Poor Betty. She only has dial-up, and so the pictures and videos she wants to see take too long. And she simply can’t wait for the market to bring her broadband, so it’s incumbent upon the taxpayers to provide it. Never mind that dial-up, while slow, still allows you to communicate by email and read news on blogs on the Web. Never mind that today there is 63 percent broadband penetration in the United States, up 34 percent since 2007. Never mind that people in urban areas (even the poor) have several broadband providers to choose from. Never mind that only the most remote locations in the United States have no choices at all for broadband (a Heartland staffer lives in a rural Wisconsin town of fewer than 2,000 people and has speedy cable Internet service). And never mind that even if one lived full time in an RV, he or she could point a DirecTV satellite to the south and get broadband speeds about as fast as what the federal government — in its typical bureaucratic sloth and ignorance — considers to be “high-speed.”
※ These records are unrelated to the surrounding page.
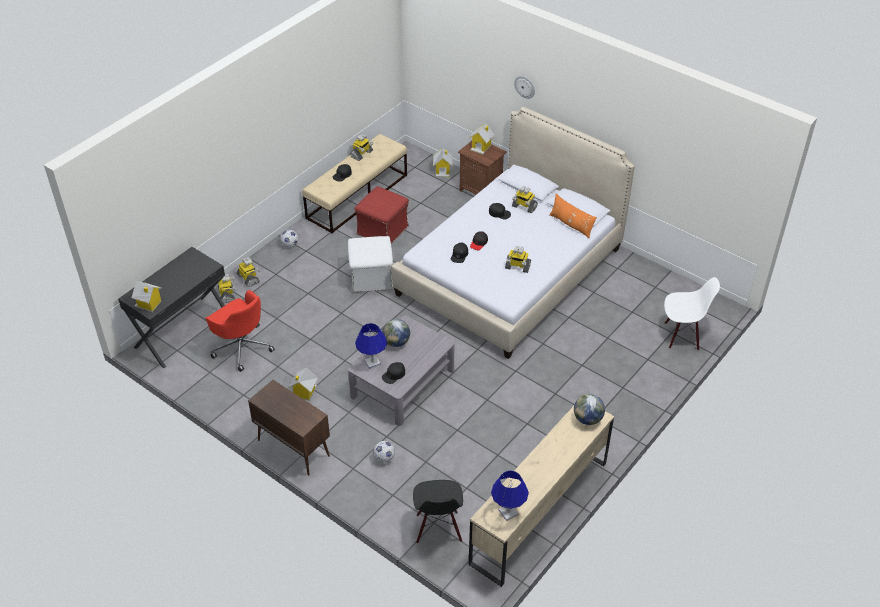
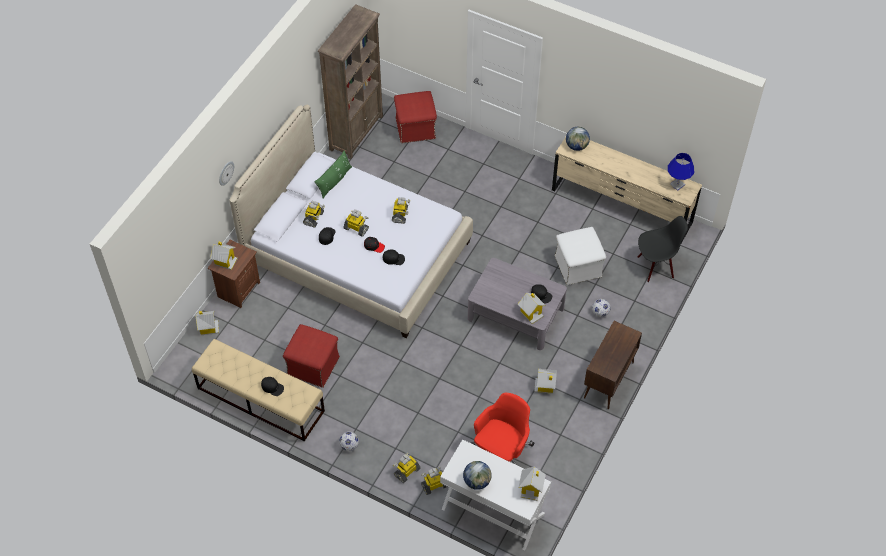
camera: 100 degrees left, 10 degrees up
(182, 331) = (492, 511): black desk -> white desk
(361, 154) = (233, 376): toy robot -> toy robot (356, 228)
(371, 278) = (386, 363): white ottoman -> white ottoman (578, 267)
(372, 362) = (531, 313): blue table lamp -> toy house
(396, 342) = (503, 299): globe -> globe (477, 481)
(571, 225) = (334, 181): orange pillow -> green pillow
(676, 287) = (356, 132): none -> brown bookcase
(682, 335) = (416, 128): white chair -> red ottoman

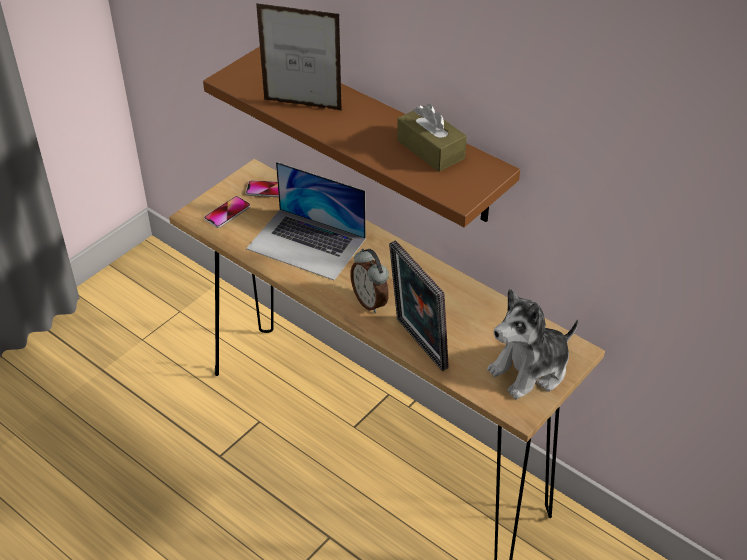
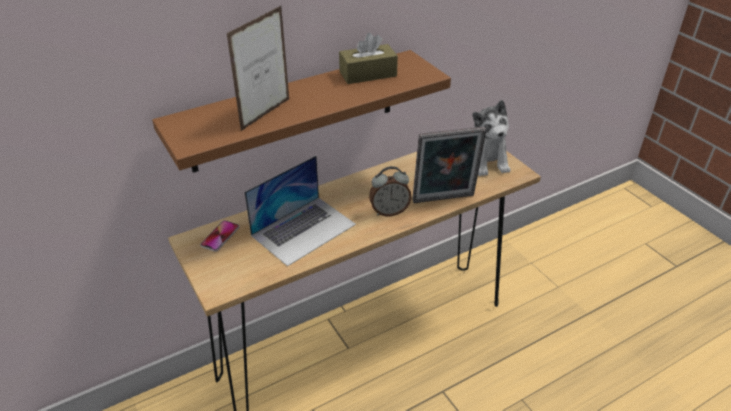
camera: 70 degrees left, 5 degrees down
(227, 213) = (231, 268): phone -> none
In fact, it’s quite clear that these champions of “economic justice” care not a whit about these facts. They are aiming to leverage the broadband stimulus money as a way to put the government in charge of the way we consume the Internet and push the vibrant market aside — to the point that it will slow down investment in innovative content that continually amazes the world.
How else can one interpret the coalition’s urgings for the federal government to “promote digital inclusion initiatives to stimulate broadband demand”? (Dirty little secret: A good percentage of Americans who don’t have broadband connections simply don’t want them.) The “So We Might See” campaign insists the government “ensure that all U.S. residents have access to the digital skills and equipment necessary” to get online. How? Through “the establishment of local and national digital inclusion councils” who work with other community organizers “to promote digital inclusion principles.” That’s code for giving the government the power to tell Internet Service Providers how they may operate their businesses and where they must invest.
The group also urges the government spend money on “media literacy curriculum for secondary schools.” Question: Didn’t we already spend billions wiring all public schools to the Internet during the Clinton administration? If not, perhaps the Clintons should stop taking credit.
This coalition’s anti-market, anti-capitalism instincts, however, are revealed most plainly in the way it brags about its “Spare Kids the Ads” campaign while pushing for this latest victory for “economic justice.” The group is against allowing advertising to be “embedded” on Web pages — the economic model that has brought more “free” Internet access to the masses than any bloated government program. And, as a bonus, it hasn’t cost the taxpayers a dime.
No matter. All advertising is apparently the devil’s work. They are offended American Idol “featured products 4,636 times during a six-month period in early 2008. While Simon, Paula and Randy may not necessarily prefer to drink Diet Coke, millions of viewers are led to believe they do — at Coca-Cola’s paid insistence.”
Yet “Betty” deserves free broadband at their insistence — and we pay. Call it coerced charity. Call it abuse of the pulpit. And also call it a scam that would trade market forces and freedom of expression on the Internet for a government that has more control over the Web and demands ever-more pieces of silver.